Problem details: Each entry below is to be restated word for word, with no pictures carried over.

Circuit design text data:
---*---

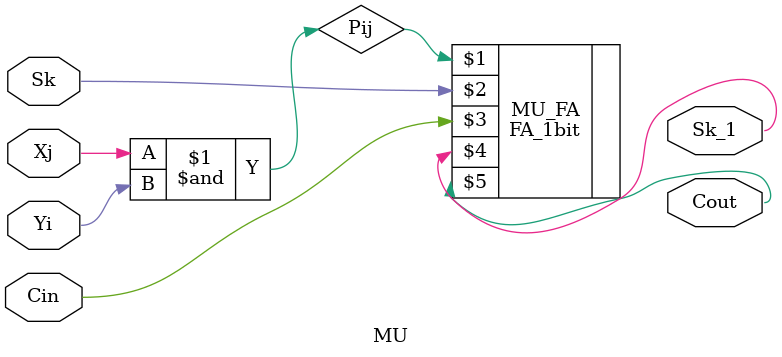
<source format=v>
`timescale 1ns / 1ps


module MU(Xj,Yi,Sk,Cin,Sk_1,Cout);
input Xj,Yi,Cin,Sk;
output Sk_1,Cout;

wire Pij;
and Pij_(Pij,Xj,Yi);

FA_1bit MU_FA(Pij,Sk,Cin,Sk_1,Cout);

endmodule
</source>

---*---

Answer:
<source format=v>
`timescale 1ns / 1ps


module MU(Xj,Yi,Sk,Cin,Sk_1,Cout);
input Xj,Yi,Cin,Sk;
output Sk_1,Cout;

wire Pij;
and Pij_(Pij,Xj,Yi);

FA_1bit MU_FA(Pij,Sk,Cin,Sk_1,Cout);

endmodule
</source>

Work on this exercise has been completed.